EXTRACTED INFORMATION:
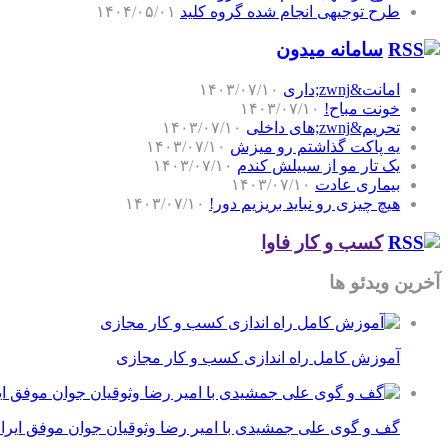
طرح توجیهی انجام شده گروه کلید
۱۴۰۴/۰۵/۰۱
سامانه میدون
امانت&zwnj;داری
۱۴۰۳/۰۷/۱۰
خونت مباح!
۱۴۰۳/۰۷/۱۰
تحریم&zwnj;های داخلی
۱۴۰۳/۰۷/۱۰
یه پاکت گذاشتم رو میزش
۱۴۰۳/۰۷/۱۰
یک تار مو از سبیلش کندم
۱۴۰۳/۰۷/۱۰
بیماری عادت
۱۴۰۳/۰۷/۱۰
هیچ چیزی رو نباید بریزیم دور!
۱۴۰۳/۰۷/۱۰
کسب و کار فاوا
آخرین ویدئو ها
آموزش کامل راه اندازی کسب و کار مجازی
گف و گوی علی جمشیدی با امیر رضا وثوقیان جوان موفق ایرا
--
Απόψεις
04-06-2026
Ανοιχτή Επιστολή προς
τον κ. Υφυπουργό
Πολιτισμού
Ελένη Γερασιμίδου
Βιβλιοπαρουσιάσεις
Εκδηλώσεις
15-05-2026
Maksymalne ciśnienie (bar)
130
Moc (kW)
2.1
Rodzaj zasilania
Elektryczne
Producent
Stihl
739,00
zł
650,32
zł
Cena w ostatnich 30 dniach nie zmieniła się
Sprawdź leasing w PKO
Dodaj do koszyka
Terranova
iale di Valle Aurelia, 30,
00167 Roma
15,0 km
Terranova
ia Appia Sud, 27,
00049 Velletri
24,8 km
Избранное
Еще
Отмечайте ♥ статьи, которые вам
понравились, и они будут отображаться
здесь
--
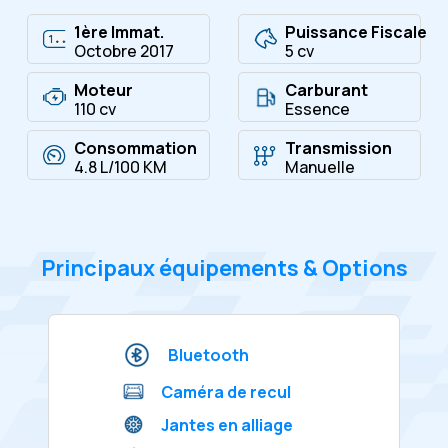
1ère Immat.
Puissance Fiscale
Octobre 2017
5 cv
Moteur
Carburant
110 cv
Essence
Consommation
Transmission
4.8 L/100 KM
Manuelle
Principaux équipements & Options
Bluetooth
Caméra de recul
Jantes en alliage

REQUEST: Print again the lines of the entries above that fall between the line holding "طرح توجیهی انجام شده گروه کلید" and the line holding "گف و گوی علی", inclusive, exactly as they stand.

SOLUTION FOR THIS PROBLEM:
طرح توجیهی انجام شده گروه کلید
۱۴۰۴/۰۵/۰۱
سامانه میدون
امانت&zwnj;داری
۱۴۰۳/۰۷/۱۰
خونت مباح!
۱۴۰۳/۰۷/۱۰
تحریم&zwnj;های داخلی
۱۴۰۳/۰۷/۱۰
یه پاکت گذاشتم رو میزش
۱۴۰۳/۰۷/۱۰
یک تار مو از سبیلش کندم
۱۴۰۳/۰۷/۱۰
بیماری عادت
۱۴۰۳/۰۷/۱۰
هیچ چیزی رو نباید بریزیم دور!
۱۴۰۳/۰۷/۱۰
کسب و کار فاوا
آخرین ویدئو ها
آموزش کامل راه اندازی کسب و کار مجازی
گف و گوی علی جمشیدی با امیر رضا وثوقیان جوان موفق ایرا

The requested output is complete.